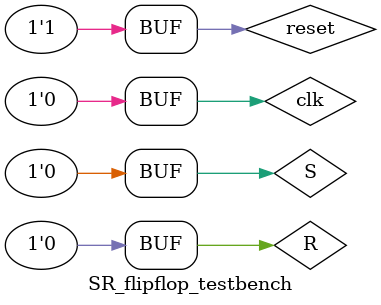
<source format=v>
`timescale 1ns / 1ps


module SR_flipflop_testbench;
    reg S,R,clk,reset;  wire Q,Qbar;
    SR_flipflop_design dut(S,R,clk,reset,Q,Qbar);
        initial begin
            clk = 0;
//            forever #5 clk = ~clk;
            repeat(20) #5 clk = ~clk;
        end
        initial begin
            reset = 0;
            S = 0; R = 0; #10;
            reset = 1;
            #10 {S,R} = 2'b01;
            #10 {S,R} = 2'b00;
            #10 {S,R} = 2'b10;
            #10 {S,R} = 2'b11;
            #10 {S,R} = 2'b00;
            #10 {S,R} = 2'b11;
            #10 {S,R} = 2'b10;
            #10 {S,R} = 2'b01;
            #10 {S,R} = 2'b00;
        end
endmodule
</source>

EXERCISE BRIEF :: Drop the pictures and reproduce the rest of the data exactly.

SOLVED EXERCISE ::
<source format=v>
`timescale 1ns / 1ps


module SR_flipflop_testbench;
    reg S,R,clk,reset;  wire Q,Qbar;
    SR_flipflop_design dut(S,R,clk,reset,Q,Qbar);
        initial begin
            clk = 0;
//            forever #5 clk = ~clk;
            repeat(20) #5 clk = ~clk;
        end
        initial begin
            reset = 0;
            S = 0; R = 0; #10;
            reset = 1;
            #10 {S,R} = 2'b01;
            #10 {S,R} = 2'b00;
            #10 {S,R} = 2'b10;
            #10 {S,R} = 2'b11;
            #10 {S,R} = 2'b00;
            #10 {S,R} = 2'b11;
            #10 {S,R} = 2'b10;
            #10 {S,R} = 2'b01;
            #10 {S,R} = 2'b00;
        end
endmodule
</source>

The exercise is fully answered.